By integrating departments more effectively around the many touch points that business processes flow across, you can facilitate better, faster and cheaper operations – and better alignment between what one department needs and another delivers.

What is Enterprise Service Management (ESM)? - service cloud

 

So what does ESM look like?

There are three perspectives that must be considered:

  • The end user perspective – Delivering an easy-to-use enterprise services portal that puts all business-facing services in one accessible location.
  • The service domain perspective – Creating a catalog of business-facing services, supported by automated service execution processes.
  • The IT perspective – Facilitating the construction of the enterprise service portal and working closely with business functions to define and automate their service execution processes.

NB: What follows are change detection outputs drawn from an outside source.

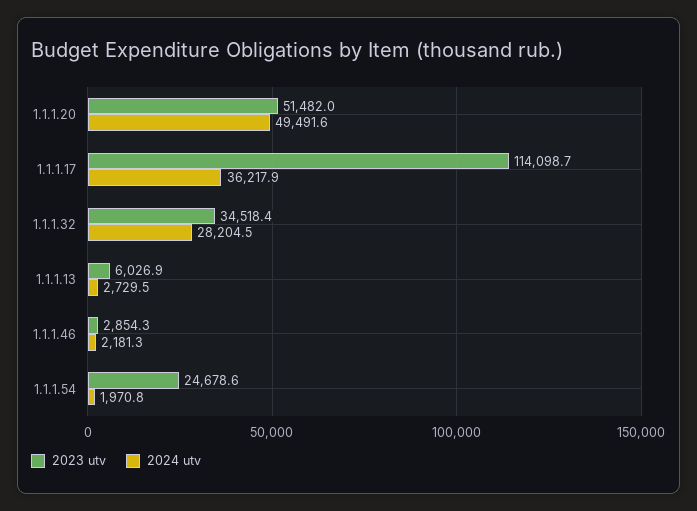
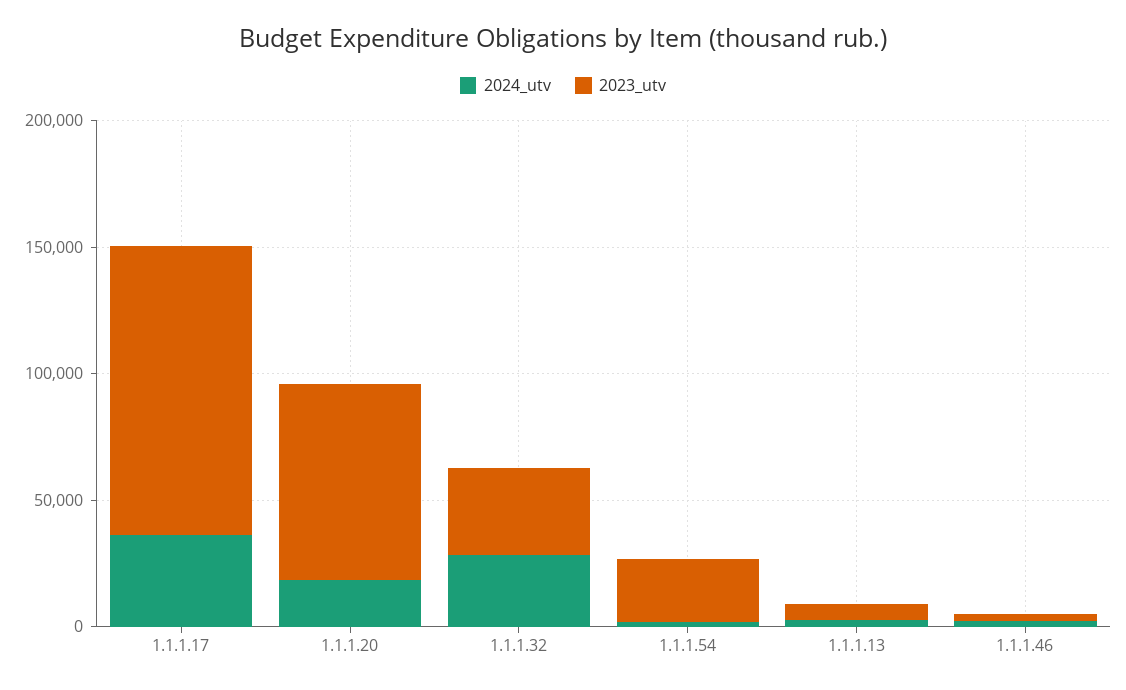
  {
    "2023 utv": {
-     "1.1.1.20": 51482,
+     "1.1.1.20": 80000,
      "1.1.1.17": 114098.7,
      "1.1.1.32": 34518.4,
      "1.1.1.13": 6026.9,
      "1.1.1.46": 2854.3,
      "1.1.1.54": 24678.6
    },
    "2024 utv": {
-     "1.1.1.20": 49491.6,
+     "1.1.1.20": 20000,
      "1.1.1.17": 36217.9,
      "1.1.1.32": 28204.5,
      "1.1.1.13": 2729.5,
      "1.1.1.46": 2181.3,
      "1.1.1.54": 1970.8
    }
  }

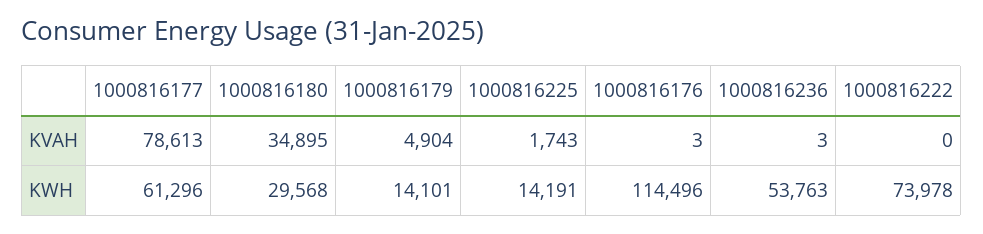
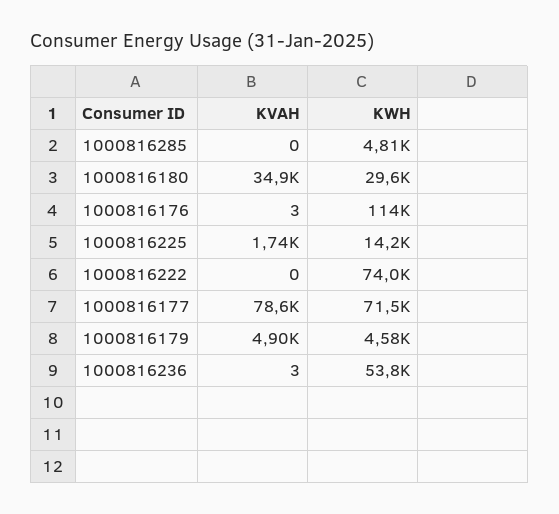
  {
    "1000816177": {
      "KVAH": 78613,
-     "KWH": 61296
+     "KWH": 71500
    },
    "1000816180": {
      "KVAH": 34895,
      "KWH": 29568
    },
    "1000816179": {
      "KVAH": 4904,
-     "KWH": 14101
+     "KWH": 4580
    },
    "1000816225": {
      "KVAH": 1743,
      "KWH": 14191
    },
    "1000816176": {
      "KVAH": 3,
      "KWH": 114496
    },
    "1000816236": {
      "KVAH": 3,
      "KWH": 53763
    },
    "1000816222": {
      "KVAH": 0,
      "KWH": 73978
-   }
+   },
+   "1000816285": {
+     "KVAH": 0,
+     "KWH": 4810
+   }
  }

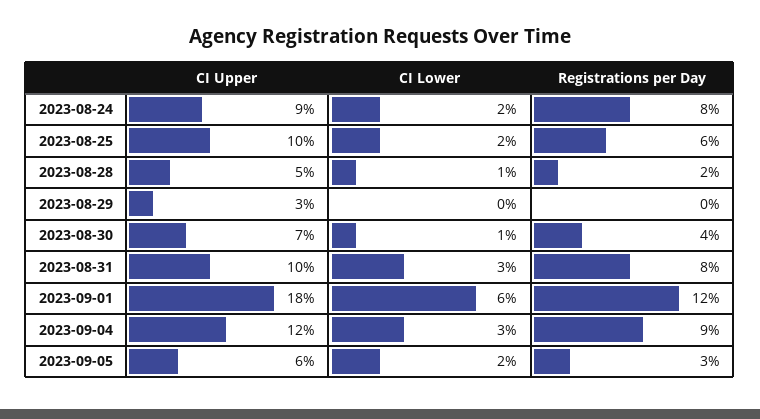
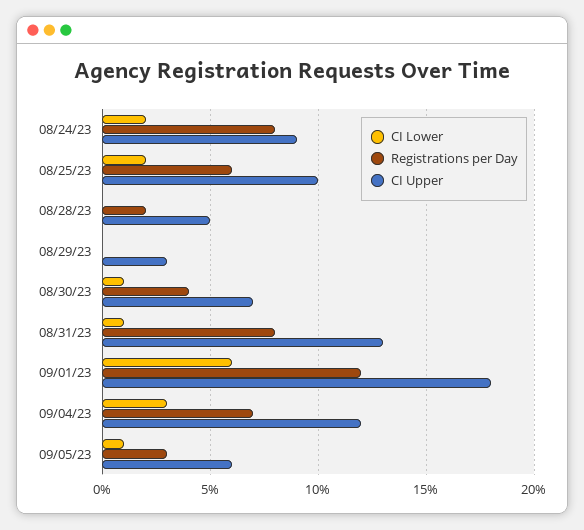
  {
    "CI Upper": {
      "2023-08-24": 9,
      "2023-08-25": 10,
      "2023-08-28": 5,
      "2023-08-29": 3,
      "2023-08-30": 7,
-     "2023-08-31": 10,
+     "2023-08-31": 13,
      "2023-09-01": 18,
      "2023-09-04": 12,
      "2023-09-05": 6
    },
    "CI Lower": {
      "2023-08-24": 2,
      "2023-08-25": 2,
-     "2023-08-28": 1,
+     "2023-08-28": 0,
      "2023-08-29": 0,
      "2023-08-30": 1,
-     "2023-08-31": 3,
+     "2023-08-31": 1,
      "2023-09-01": 6,
      "2023-09-04": 3,
-     "2023-09-05": 2
+     "2023-09-05": 1
    },
    "Registrations per Day": {
      "2023-08-24": 8,
      "2023-08-25": 6,
      "2023-08-28": 2,
      "2023-08-29": 0,
      "2023-08-30": 4,
      "2023-08-31": 8,
      "2023-09-01": 12,
-     "2023-09-04": 9,
+     "2023-09-04": 7,
      "2023-09-05": 3
    }
  }

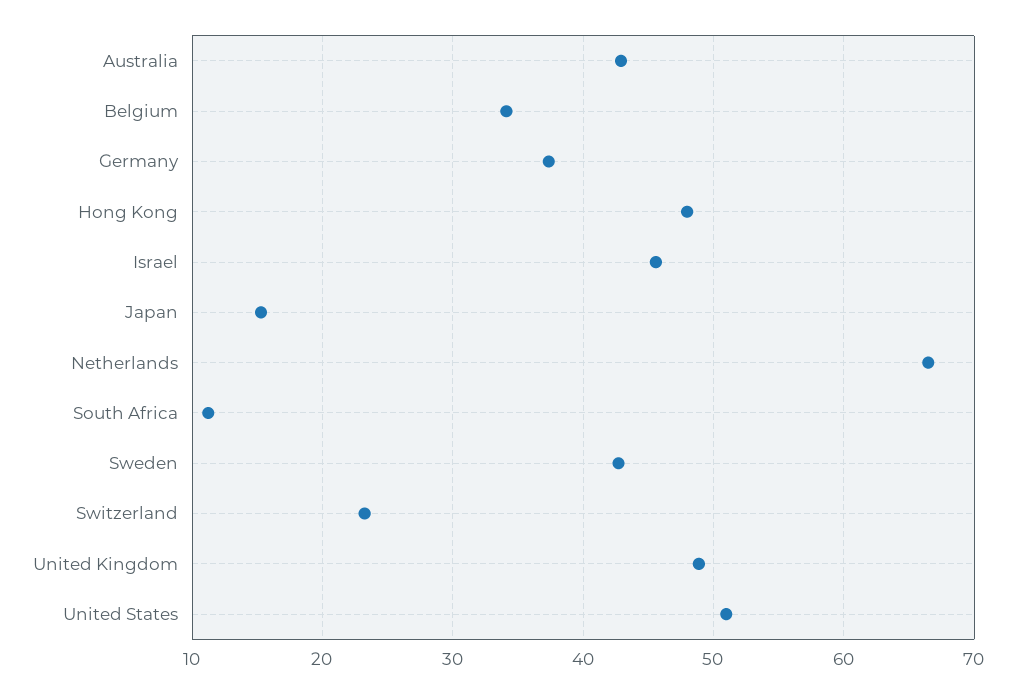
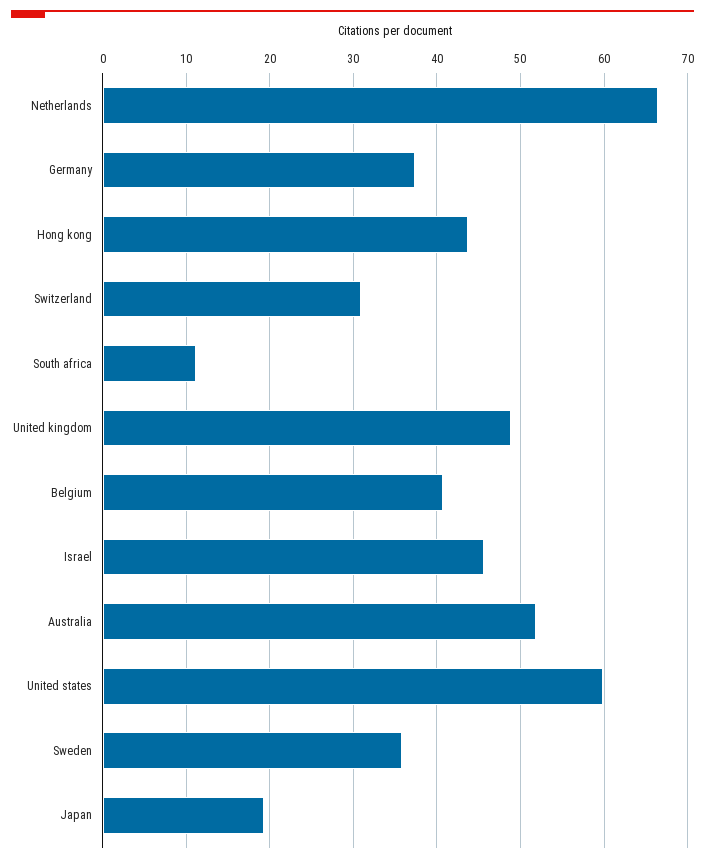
  {
-   "Australia": 43,
+   "Australia": 52,
-   "Belgium": 34,
+   "Belgium": 41,
    "Germany": 37,
-   "Hong Kong": 48,
+   "Hong Kong": 44,
    "Israel": 46,
-   "Japan": 15,
+   "Japan": 19,
    "Netherlands": 66,
    "South Africa": 11,
-   "Sweden": 43,
+   "Sweden": 36,
-   "Switzerland": 23,
+   "Switzerland": 31,
    "United Kingdom": 49,
-   "United States": 51
+   "United States": 60
  }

READ NOW: Introduction to ESM

9 Benefits of Enterprise Service Management?

  1. Achieve operational visibility: ESM lets you see the value that each department adds to the business. When you define what a department is to the rest of the business you are also defining the edges. You can see where one department ends and another begins. Once you know where the boundaries are, you can make them more fluid and responsive to changing patterns of demand. Essentially, ESM gives you a map of where value is created in your organization – and the processes that support it, allowing you to find and eliminate bottlenecks and inefficiencies.
  2. Support better governance: When you have better visibility of operations, it’s easier to govern what departments are doing to ensure they are in line with overarching strategic objectives (e.g. are they providing the right set of services?).
  3. Institute functional excellence: ESM streamlines the process of managing and executing internal business service requests, creating greater efficacy and efficiency across all service domains – achieving higher quality of output at a lower cost.
  4. Support value transformation: By streamlining the execution of internal business services, departments can reduce their day-to-day operational overheads and devote more time and resources to change and improvement projects that enhance value creation. The companies that will succeed in the next decade are those that realize that they must break out of “firefighting mode” and become more pro-active and agile.
  5. Manage interaction: By bringing the interactions that happen between departments into a system or record, these interactions can be measured, managed and optimized. Deployment of a digital interface reduces operational overheads by reducing inbound phone calls and emails – with requests being automatically routed to the right teams. ESM is a good strategy for reducing “inbox overload” and weaning staff away from using the email system as a work queue.
  6. Reduce technology costs: Enterprise-wide technology programs are an opportunity to take advantage of economies of scale. The implementation of a single enterprise-wide digital portal and back-end process management, supported by one software solution, ensures that the cost of the supporting technology is minimized (versus having a number of different ‘point’ solutions catering for each domain).
  7. Break down silos: ESM is, by nature, an antidote to the siloed nature of many large organizations. It embodies a more transparent, integrated and cooperative mentality where business functions think more deeply about how they work with other departments to increase business productivity. By turning barriers into interfaces, the walls between business functions become windows, and departments become more tuned-in to the wider business ecosystem.
  8. Ensure internal business alignment: By providing clarity on which internal services business functions provide for each other it is easier to align services provided with demand from other departments.
  9. Increase end user satisfaction and productivity: The availability of a one-stop-shop for all internal services and information sources means faster access to the tools that your people need to be the most productive.